[Saved data entries]
---*---

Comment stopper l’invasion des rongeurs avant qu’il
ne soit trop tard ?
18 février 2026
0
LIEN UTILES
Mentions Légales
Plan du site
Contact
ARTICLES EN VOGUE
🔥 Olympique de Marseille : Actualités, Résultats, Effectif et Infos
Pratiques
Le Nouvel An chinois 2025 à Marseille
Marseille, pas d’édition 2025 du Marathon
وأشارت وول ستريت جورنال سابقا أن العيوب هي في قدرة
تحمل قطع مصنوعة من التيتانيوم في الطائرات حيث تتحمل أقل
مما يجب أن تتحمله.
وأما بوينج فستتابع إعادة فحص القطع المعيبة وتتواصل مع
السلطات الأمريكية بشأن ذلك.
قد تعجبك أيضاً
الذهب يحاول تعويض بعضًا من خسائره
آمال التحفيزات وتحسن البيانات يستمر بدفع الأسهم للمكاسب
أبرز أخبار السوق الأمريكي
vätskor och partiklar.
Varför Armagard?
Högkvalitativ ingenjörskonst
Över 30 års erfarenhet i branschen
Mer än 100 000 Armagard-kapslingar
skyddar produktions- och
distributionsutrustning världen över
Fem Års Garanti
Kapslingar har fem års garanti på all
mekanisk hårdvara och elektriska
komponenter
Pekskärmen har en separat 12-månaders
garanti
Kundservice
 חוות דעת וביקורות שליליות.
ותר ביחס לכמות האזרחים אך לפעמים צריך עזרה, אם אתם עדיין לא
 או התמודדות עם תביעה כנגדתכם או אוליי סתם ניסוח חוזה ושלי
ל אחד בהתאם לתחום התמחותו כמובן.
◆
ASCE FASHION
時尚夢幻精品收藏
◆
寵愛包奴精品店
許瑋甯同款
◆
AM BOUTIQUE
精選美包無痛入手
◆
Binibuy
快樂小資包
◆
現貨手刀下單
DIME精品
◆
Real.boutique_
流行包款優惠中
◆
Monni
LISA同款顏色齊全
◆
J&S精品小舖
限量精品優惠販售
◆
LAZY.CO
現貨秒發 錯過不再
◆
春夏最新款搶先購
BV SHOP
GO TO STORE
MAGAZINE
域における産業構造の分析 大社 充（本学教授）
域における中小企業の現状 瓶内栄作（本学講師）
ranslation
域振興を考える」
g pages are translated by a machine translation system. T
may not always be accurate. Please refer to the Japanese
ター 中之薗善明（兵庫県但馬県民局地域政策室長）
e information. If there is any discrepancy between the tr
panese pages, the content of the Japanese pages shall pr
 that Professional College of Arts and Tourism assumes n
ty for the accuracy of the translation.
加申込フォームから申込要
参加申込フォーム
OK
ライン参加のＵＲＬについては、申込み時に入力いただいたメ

---*---

▸ DIRECTIONS
All records should be returned verbatim, none left out.

▸ SOLUTION FOR THIS TASK
Comment stopper l’invasion des rongeurs avant qu’il
ne soit trop tard ?
18 février 2026
0
LIEN UTILES
Mentions Légales
Plan du site
Contact
ARTICLES EN VOGUE
🔥 Olympique de Marseille : Actualités, Résultats, Effectif et Infos
Pratiques
Le Nouvel An chinois 2025 à Marseille
Marseille, pas d’édition 2025 du Marathon
وأشارت وول ستريت جورنال سابقا أن العيوب هي في قدرة
تحمل قطع مصنوعة من التيتانيوم في الطائرات حيث تتحمل أقل
مما يجب أن تتحمله.
وأما بوينج فستتابع إعادة فحص القطع المعيبة وتتواصل مع
السلطات الأمريكية بشأن ذلك.
قد تعجبك أيضاً
الذهب يحاول تعويض بعضًا من خسائره
آمال التحفيزات وتحسن البيانات يستمر بدفع الأسهم للمكاسب
أبرز أخبار السوق الأمريكي
vätskor och partiklar.
Varför Armagard?
Högkvalitativ ingenjörskonst
Över 30 års erfarenhet i branschen
Mer än 100 000 Armagard-kapslingar
skyddar produktions- och
distributionsutrustning världen över
Fem Års Garanti
Kapslingar har fem års garanti på all
mekanisk hårdvara och elektriska
komponenter
Pekskärmen har en separat 12-månaders
garanti
Kundservice
 חוות דעת וביקורות שליליות.
ותר ביחס לכמות האזרחים אך לפעמים צריך עזרה, אם אתם עדיין לא
 או התמודדות עם תביעה כנגדתכם או אוליי סתם ניסוח חוזה ושלי
ל אחד בהתאם לתחום התמחותו כמובן.
◆
ASCE FASHION
時尚夢幻精品收藏
◆
寵愛包奴精品店
許瑋甯同款
◆
AM BOUTIQUE
精選美包無痛入手
◆
Binibuy
快樂小資包
◆
現貨手刀下單
DIME精品
◆
Real.boutique_
流行包款優惠中
◆
Monni
LISA同款顏色齊全
◆
J&S精品小舖
限量精品優惠販售
◆
LAZY.CO
現貨秒發 錯過不再
◆
春夏最新款搶先購
BV SHOP
GO TO STORE
MAGAZINE
域における産業構造の分析 大社 充（本学教授）
域における中小企業の現状 瓶内栄作（本学講師）
ranslation
域振興を考える」
g pages are translated by a machine translation system. T
may not always be accurate. Please refer to the Japanese
ター 中之薗善明（兵庫県但馬県民局地域政策室長）
e information. If there is any discrepancy between the tr
panese pages, the content of the Japanese pages shall pr
 that Professional College of Arts and Tourism assumes n
ty for the accuracy of the translation.
加申込フォームから申込要
参加申込フォーム
OK
ライン参加のＵＲＬについては、申込み時に入力いただいたメ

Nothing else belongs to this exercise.